7 MOST ENDANGERED ONLINE EXHIBITION LAUNCHED ON THE GOOGLE CULTURAL INSTITUTE WEBSITE
During the European heritage policy conference ‘Cultural Heritage for Europe, Europe for Cultural Heritage’ held at Bibliothèque Solvay in Brussels on 5 December, Europa Nostra and the Google Cultural Institute launched the online exhibition 'The 7 Most Endangered: Campaigning to save Europe's most threatened sites'. Angela Steen, Government Relation Manager at Google, presented the new partnership with Europa Nostra and showed how the world’s museums, governments and cultural organisations are using this platform to reach millions of users online.
A video of Plácido Domingo, President of Europa Nostra, opens the exhibit containing photos, descriptive text, and some key facts and figures on ‘The 7 Most Endangered’ programme launched with the European Bank Institute on the occasion of Europa Nostra’s 50th anniversary. The platform provided by Google helps the programme to raise awareness on the danger faced by these important historical sites in Europe.
Photos, videos and key facts and figures about the sites visualise how important it is to preserve and inform the public about the following 7 Most Endangered sites for 2013: the Roman amphitheatre in Durrës in Albania; the buffer zone in the historic centre of Nicosia in Cyprus; Vauban’s 17th century fortifications in Briançon in France; the Renaissance monastery of San Benedetto Po in Italy; the 15th century monastery in Setúbal in Portugal; the historic mining landscape of Rosia Montana in Romania and the Armenian church of St.

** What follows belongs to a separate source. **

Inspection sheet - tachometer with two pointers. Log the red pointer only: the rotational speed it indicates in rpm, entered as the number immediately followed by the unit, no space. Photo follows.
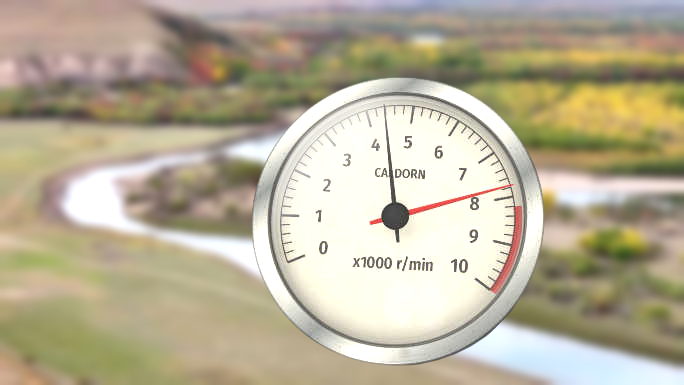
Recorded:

George in Mardin in Turkey.
In becoming a partner with the Google Cultural Institute Europa Nostra joined key global players in the world of arts and culture such as The British Museum, Tate Britain, the Metropolitan Museum of Art, Van Gogh Museum, the White House, Assemblée Nationale (France), South African History Archive, World Monument Fund and many more.
The Google Cultural Institute is also behind the Google Art Project (high quality images of paintings from major museums) and the World Wonders Project (Google Street View of UNESCO World Heritage Sites).
The technology behind this platform allows the exhibition to be ‘live’ in the sense that it can be updated to deliver new information around the different campaigns.